[Saved entries]
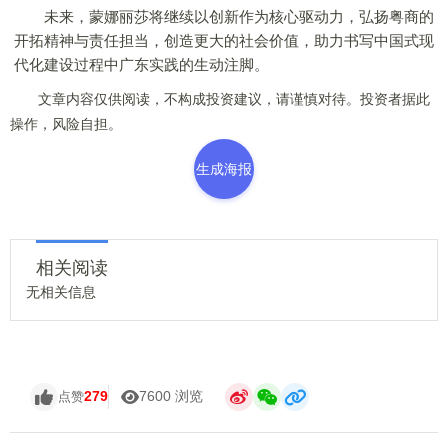
未来，
蒙娜丽莎
将继续以创新作为核心驱动力，弘扬粤商的
开拓精神与责任担当，创造更大的社会价值，助力书写中国式现
代化建设过程中广东实践的生动注脚。
文章内容仅供阅读，不构成投资建议，请谨慎对待。投资者据此
操作，风险自担。
生成海报
相关阅读
无相关信息
279
7600 浏览
点赞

Problem requirements:
Your job is to copy every entry exactly. Omit the pictures.

Exercise result:
未来，
蒙娜丽莎
将继续以创新作为核心驱动力，弘扬粤商的
开拓精神与责任担当，创造更大的社会价值，助力书写中国式现
代化建设过程中广东实践的生动注脚。
文章内容仅供阅读，不构成投资建议，请谨慎对待。投资者据此
操作，风险自担。
生成海报
相关阅读
无相关信息
279
7600 浏览
点赞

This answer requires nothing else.